The lung cavities can be obscured by surrounding tissue of similar gray value, and some neighboring structures may induce strong edges in close proximity to the lung boundaries. Indeed, largely changing lung shapes and the lung’s weak or fuzzy edges make the boundaries hard to be distinguished, even in the absence of prominent neighboring structures. Although, some correct boundary information can be partially extracted from the adjacent slices, but the segmentation algorithm must be selected carefully to prevent the weak-edge leakage problem.
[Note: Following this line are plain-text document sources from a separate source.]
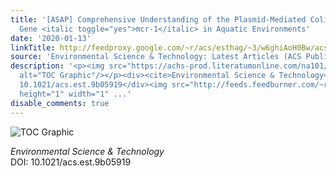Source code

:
 ```yaml
---
title: '[ASAP] Comprehensive Understanding of the Plasmid-Mediated Colistin Resistance
  Gene <italic toggle="yes">mcr-1</italic> in Aquatic Environments'
date: '2020-01-13'
linkTitle: http://feedproxy.google.com/~r/acs/esthag/~3/w6ghiAoH0Bw/acs.est.9b05919
source: 'Environmental Science & Technology: Latest Articles (ACS Publications)'
description: '<p><img src="https://achs-prod.literatumonline.com/na101/home/literatum/publisher/achs/journals/content/esthag/0/esthag.ahead-of-print/acs.est.9b05919/20200113/images/medium/es9b05919_0003.gif"
  alt="TOC Graphic"/></p><div><cite>Environmental Science & Technology</cite></div><div>DOI:
  10.1021/acs.est.9b05919</div><img src="http://feeds.feedburner.com/~r/acs/esthag/~4/w6ghiAoH0Bw"
  height="1" width="1" ...'
disable_comments: true
---
```

<p><img src="https://achs-prod.literatumonline.com/na101/home/literatum/publisher/achs/journals/content/esthag/0/esthag.ahead-of-print/acs.est.9b05919/20200113/images/medium/es9b05919_0003.gif" alt="TOC Graphic"/></p><div><cite>Environmental Science & Technology</cite></div><div>DOI: 10.1021/acs.est.9b05919</div><img src="http://feeds.feedburner.com/~r/acs/esthag/~4/w6ghiAoH0Bw" height="1" width="1" ...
Therefore, in contrast to both previous methods i.e. [7] and [12] which used parametric active contours, our proposed algorithm exploited a geometric based active contour model. Geometric active contours have shown several advantages over parametric active contours, such as computational simplicity and the ability to change curve topology during deformation. On the other hand, although, geometric based deformable models had brought tremendous impacts on shape representation and analysis in medical image analysis, some problems remain including the handling of boundary leakage and the lack of global understanding of boundaries.
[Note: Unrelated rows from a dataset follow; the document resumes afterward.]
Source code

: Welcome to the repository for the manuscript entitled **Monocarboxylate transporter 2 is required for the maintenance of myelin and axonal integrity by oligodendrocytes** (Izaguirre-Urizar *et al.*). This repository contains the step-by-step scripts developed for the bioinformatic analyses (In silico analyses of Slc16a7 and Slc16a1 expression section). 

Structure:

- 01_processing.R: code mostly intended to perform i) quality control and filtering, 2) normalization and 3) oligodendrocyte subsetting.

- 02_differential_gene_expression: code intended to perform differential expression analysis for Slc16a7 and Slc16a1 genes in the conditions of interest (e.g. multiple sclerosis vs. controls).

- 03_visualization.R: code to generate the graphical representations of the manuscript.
Thus, in this paper, we utilized a robust geometric-based active contour which could significantly improve the active contour performance in capturing complex geometries and dealing with difficult initialization, weak edges and broken boundaries. This model integrates the gradient flow forces with region constraints provided by FCM region generation algorithm. The FCM approach was straightforward to implement and had fixed parameters, but most importantly it allowed us to segment the images.

Experimental results show that the proposed model not only is much more robust toward the lung weak edges, but also has better convergence quality. This can be clearly seen from our results, which are superior to those of previous works [7] and [12]. There were, however, a couple of lower lung region slices being at the bottom of lungs that could not be segmented as accurately as could be the other slices. This problem was mainly due to the fact that the lung cavities tend to be poorly represented in these extreme slices. Overall, as is evident from Figs. 5, 6, 7 and 8, the proposed method is robust enough to efficiently deal with pronounced lung cavities and different shapes for each lung.

We consider our proposed method’s results to be highly encouraging. Efforts were made to reduce the amount of a priori knowledge used, so as to keep the method as generic as possible. This makes our method worth serious consideration for further development as an automated tool for image segmentation in medicine. Since, after the segmentation step, several 2D shapes representing the lung regions at different levels (slices) are available, the future work will include the extension of the proposed method to 3D for the analysis of the complete MR data set toward a more efficient treatment planning system.